Abstract This project leverages Natural Language Processing (NLP) techniques for the classification of news articles into distinct categories. Utilizing machine learning models, the system classifies news into one of the 8 predefined categories based on a training set comprising approximately 6400 rows spanning three years from 2022 to 2024.
Key data preprocessing steps include text cleaning, spelling correction, stop word and punctuation removal, tokenization, and lemmatization. The project employs various classification models alongside vectorization techniques such as TF-IDF (Term Frequency Inverse Document Frequency) and Bag of Words.
Results underscore the effectiveness of combining a suitable vectorization technique with a classification model, providing users with flexibility in accessing news categories effortlessly.
Context and Setting of the Study The project addresses the challenges faced by news organizations, content aggregators, and online platforms in effectively categorizing and presenting large volumes of news content.
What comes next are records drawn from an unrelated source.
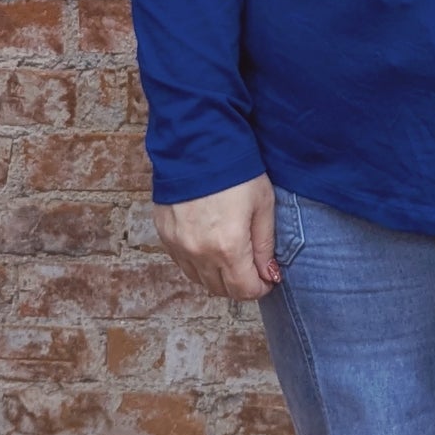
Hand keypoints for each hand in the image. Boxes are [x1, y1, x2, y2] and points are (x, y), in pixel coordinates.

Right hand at [152, 173, 282, 300]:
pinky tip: (211, 248)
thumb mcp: (263, 205)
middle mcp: (200, 252)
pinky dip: (198, 263)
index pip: (244, 289)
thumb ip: (265, 245)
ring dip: (219, 277)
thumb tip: (269, 273)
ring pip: (200, 280)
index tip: (267, 279)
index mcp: (228, 246)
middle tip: (253, 270)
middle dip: (241, 285)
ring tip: (233, 259)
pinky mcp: (165, 235)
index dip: (260, 289)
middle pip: (221, 289)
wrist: (197, 145)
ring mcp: (178, 245)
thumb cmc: (235, 172)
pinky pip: (183, 263)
The automated categorization system streamlines the tagging process, offering an efficient solution to the labor-intensive task of manual categorization in the digital age.
Key Objectives:
Streamlining Categorization Process Improving Content Discovery Enhancing User Experience Enabling Personalization Data Collection The project initiates with scraping 'Google News' to gather the latest news articles.
Dataset Preview and Pre-processing Exploratory Data Analysis (EDA) involves visualizing and analyzing the dataset, providing insights for subsequent steps. Pre-processing includes resolving missing values, text cleanup, and deduplication. NLP techniques are applied to preprocess textual data, covering whitespace conversion, lowercasing, tokenization, lemmatization, punctuation removal, stop word removal, spell correction, and addressing class imbalance.
Vectorization and Model Training Three models (Random Forest Classifier, Logistic Regression, and Support Vector Classifier) are trained using two vectorization methods (Bag of Words and TF-IDF). Six pipelines are constructed to facilitate training for each model-vectorizer combination.
Model Assessment Performance metrics such as accuracy, precision, recall, F1-score, and confusion matrices are employed to evaluate each model-vectorizer combination. Comparative analysis determines the optimal model-vectorizer combination based on specified evaluation criteria.